The resulting transformations were not only cultural but also socio-economic and religious. There were supporters and resistors to these transformations, but the overall feature of this early modernity was relative openness, diversity and tolerance. Political and social writings in Arab societies during the late nineteenth and early twentieth centuries were innovative and radical in their modernist thought.
Only in the second half of the twentieth century was there a serious counter-wave that saw modernity as anti-religious. Lecture on 'Everyday modernity in Arab world'.
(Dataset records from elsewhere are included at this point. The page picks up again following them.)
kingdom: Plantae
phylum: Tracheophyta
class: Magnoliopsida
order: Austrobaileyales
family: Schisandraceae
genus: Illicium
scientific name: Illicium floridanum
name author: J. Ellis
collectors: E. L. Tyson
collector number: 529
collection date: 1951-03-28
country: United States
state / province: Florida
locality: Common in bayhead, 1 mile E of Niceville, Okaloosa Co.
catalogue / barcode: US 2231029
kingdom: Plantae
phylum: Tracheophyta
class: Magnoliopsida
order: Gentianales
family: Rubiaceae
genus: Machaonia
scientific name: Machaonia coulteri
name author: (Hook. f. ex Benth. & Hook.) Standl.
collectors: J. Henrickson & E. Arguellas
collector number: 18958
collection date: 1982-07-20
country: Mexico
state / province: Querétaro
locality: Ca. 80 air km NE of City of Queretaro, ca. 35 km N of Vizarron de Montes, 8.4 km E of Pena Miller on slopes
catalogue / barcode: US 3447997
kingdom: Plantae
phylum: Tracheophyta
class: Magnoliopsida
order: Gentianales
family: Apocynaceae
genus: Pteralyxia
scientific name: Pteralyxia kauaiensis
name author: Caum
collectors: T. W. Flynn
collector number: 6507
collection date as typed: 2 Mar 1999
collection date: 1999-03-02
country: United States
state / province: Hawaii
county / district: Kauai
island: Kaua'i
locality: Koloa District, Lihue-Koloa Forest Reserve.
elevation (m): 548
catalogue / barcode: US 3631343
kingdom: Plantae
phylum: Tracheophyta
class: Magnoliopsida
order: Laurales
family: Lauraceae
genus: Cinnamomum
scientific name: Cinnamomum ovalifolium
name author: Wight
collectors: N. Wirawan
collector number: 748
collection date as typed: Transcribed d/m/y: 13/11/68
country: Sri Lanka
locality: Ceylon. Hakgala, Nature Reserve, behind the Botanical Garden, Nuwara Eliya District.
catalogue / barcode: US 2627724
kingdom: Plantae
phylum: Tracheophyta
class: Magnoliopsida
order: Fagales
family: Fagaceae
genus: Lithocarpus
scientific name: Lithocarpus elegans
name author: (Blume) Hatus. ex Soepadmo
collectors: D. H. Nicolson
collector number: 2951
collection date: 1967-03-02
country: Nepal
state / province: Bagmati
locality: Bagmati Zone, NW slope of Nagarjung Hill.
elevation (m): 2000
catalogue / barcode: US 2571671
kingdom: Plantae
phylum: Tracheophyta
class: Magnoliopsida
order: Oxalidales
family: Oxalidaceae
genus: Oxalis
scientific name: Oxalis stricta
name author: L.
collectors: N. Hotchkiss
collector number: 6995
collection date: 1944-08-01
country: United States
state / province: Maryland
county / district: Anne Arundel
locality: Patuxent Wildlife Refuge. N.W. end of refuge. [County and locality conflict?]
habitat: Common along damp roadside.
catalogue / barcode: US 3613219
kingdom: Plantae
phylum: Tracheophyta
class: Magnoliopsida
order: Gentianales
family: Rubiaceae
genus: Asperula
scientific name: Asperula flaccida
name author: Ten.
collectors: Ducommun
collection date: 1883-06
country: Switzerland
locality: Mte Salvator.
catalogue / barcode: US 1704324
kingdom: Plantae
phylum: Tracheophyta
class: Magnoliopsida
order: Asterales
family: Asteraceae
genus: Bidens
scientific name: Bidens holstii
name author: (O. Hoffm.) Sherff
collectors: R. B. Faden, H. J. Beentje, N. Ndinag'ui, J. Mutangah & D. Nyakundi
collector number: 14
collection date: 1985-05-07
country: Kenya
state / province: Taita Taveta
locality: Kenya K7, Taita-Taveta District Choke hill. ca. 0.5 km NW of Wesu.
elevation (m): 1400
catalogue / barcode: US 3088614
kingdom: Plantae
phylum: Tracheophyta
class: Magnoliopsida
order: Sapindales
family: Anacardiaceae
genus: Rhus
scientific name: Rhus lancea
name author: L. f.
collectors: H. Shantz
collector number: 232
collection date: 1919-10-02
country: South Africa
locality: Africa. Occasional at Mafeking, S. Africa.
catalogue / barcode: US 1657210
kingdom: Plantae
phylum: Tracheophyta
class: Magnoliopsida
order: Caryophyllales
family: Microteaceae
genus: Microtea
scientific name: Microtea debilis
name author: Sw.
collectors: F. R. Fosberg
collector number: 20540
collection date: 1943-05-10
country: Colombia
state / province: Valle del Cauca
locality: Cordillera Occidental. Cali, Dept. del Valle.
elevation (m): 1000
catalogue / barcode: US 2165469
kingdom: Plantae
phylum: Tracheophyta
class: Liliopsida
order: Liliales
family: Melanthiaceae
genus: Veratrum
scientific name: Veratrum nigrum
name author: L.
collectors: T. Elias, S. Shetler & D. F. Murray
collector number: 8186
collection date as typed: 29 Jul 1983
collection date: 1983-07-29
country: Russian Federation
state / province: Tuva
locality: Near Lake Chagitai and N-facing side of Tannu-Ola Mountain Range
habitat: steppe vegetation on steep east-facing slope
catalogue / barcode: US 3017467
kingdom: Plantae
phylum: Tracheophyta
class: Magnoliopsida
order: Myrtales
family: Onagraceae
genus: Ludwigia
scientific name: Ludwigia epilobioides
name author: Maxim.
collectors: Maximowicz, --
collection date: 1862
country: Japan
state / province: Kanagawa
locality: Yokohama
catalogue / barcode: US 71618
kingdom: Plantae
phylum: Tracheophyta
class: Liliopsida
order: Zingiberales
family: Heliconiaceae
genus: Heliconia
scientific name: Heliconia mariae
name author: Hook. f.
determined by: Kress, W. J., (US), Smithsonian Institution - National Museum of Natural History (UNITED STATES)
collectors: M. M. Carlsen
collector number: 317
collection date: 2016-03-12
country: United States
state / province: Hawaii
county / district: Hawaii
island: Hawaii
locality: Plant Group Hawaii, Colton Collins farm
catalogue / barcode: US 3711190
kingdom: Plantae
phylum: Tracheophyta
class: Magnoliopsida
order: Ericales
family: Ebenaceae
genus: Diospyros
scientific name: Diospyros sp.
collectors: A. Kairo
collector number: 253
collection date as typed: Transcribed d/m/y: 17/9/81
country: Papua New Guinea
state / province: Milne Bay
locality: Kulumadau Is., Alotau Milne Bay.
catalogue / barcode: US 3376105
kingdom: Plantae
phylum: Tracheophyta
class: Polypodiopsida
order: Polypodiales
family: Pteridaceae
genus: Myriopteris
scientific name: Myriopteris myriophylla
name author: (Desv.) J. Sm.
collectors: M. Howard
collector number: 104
According to Professor Zubaida, political Islam – advocating a ‘return’ to religious ‘purity’ - must be seen against a background of secularisation. Yet, this often overlooks the lived cosmopolitan history of the region. As it turns out, especially in the midst of globalisation, everyday modernity engages the ‘economy of desire’, driven by consumerist demands.
This material culture undermines ideologies of all kinds, including those of fundamentalism. Professor Zubaida cited examples ranging from food and clothing choices to the cinema and sexuality that defy attempts at control, official or otherwise.
Earlier in his introductory remarks, Dr Amyn Sajoo, the series’ organiser, situated Professor Zubaida’s lecture in the context of the series. Alluding to the mixing of the sacred and the secular in various public contexts in the Muslim world, he noted that the tension between ideology and everyday culture raises key questions about ‘the limits of official policy, the place of public religion in civic modernity, and the capacity of cultural tradition to reinvent itself.’
Future speakers in this series will include Professor Amira Bennison, Dr Ismail Serageldin and Professor Abdelwahab el-Affendi.